Day 316 — Packrat
See all this stuff? This stuff follows me around wherever I go. I have tried time and time again to exorcise my clutter demons, and I have given bag after bag after bag of stuff to friends and Goodwill. But still, at all times, no less than ten substantial boxes of ... stuff ... trails behind me, stashed in a closet, in a bureau, under the bed, in some spare cabinets.
I'm talking broken Furbies, miniature sticker books from when I was 12, every diary I've ever owned, broken desk lamps, loose-leaf notebook paper containing serialized and incomplete stories, sketchbooks from high school art class, billfolds given to me for Christmas when I was in third grade, creative-writing journals from my senior year, three Ziploc bags full of lead pencils and highlighters, CDs I haven't listened to in years, dusty paintbrushes given to me by my grandmother, a lamp with broken colored glass glued to it that I've never once been able to hang up, erotic poster-board paintings of featureless women, the business card of an Indian restaurant I ate at the first time I ever visited New York City, a stuffed Aflac duck, keys that go to who knows what, four spools of unmarked CDs, three boxes of photographs, my (incomplete) Sidelines clip file, bills from 2004, tiny beaded change purses stained by melted candy, wallets I've never once used, scrapbooks that have gone untouched, Christmas and birthday cards I've accumulated over the past decade, a broken ceramic angel my sister gave me when I was confirmed in our church, my old Dell desktop and its accessories, bags and purses I never use, letters from my dead grandmother and great-grandmother ... the list goes on and on.
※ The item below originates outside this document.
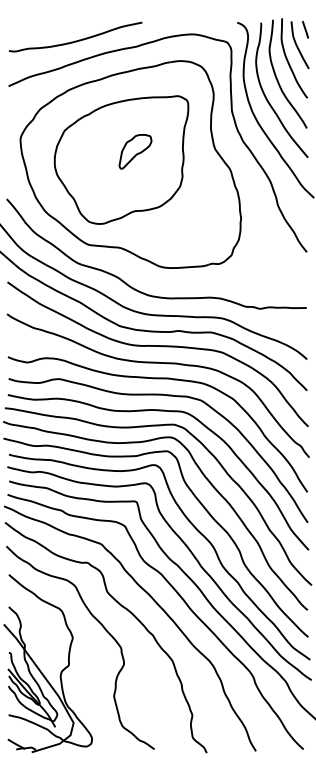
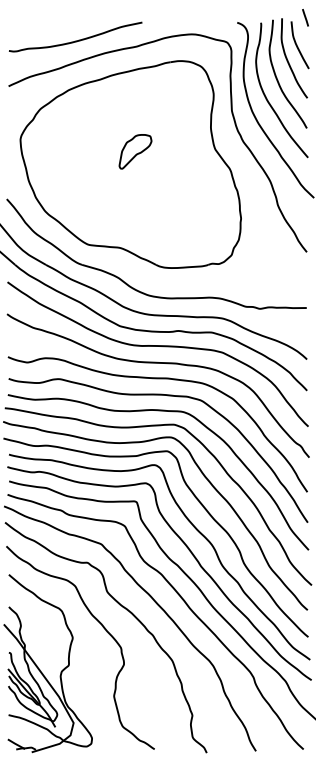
line at (305, 29) position: (305, 29) -> (305, 17)
part at (121, 159): present -> none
I have this ritual once or twice a year where I pull everything out of its polite hiding place and go through it in order to "clean up" and hopefully get rid of some stuff. It almost always ends up being an exercise in pointlessness from a purely pragmatic standpoint. I throw out maybe one garbage bag of paperwork. But it gives me a chance to get reacquainted with all the stuff I've stashed and forgotten about. I get to read through my horrible adolescent poetry and cringe at the creative-writing journal I actually let a teacher read and grade my senior year. I get to tear up at the recordings of our band concerts (we were good for a bunch of little twerps). I get to remember all the bands I absolutely loved and then completely forgot about. I get to reconnect with the people in my family who have moved on, but who left me little pieces of themselves in letters and photographs.
I am a sentimental fool, see. Having little bits of my past kept stacked up in my closet helps keep every passing year within reach. If I threw these things out, how would I remember the circumstances in which they were created? My memory's not so good. I need all the help I can get.
A lot of people don't understand this attachment to things, this tendency to hoard. I think we packrats don't understand the capacity to so easily throw most things away.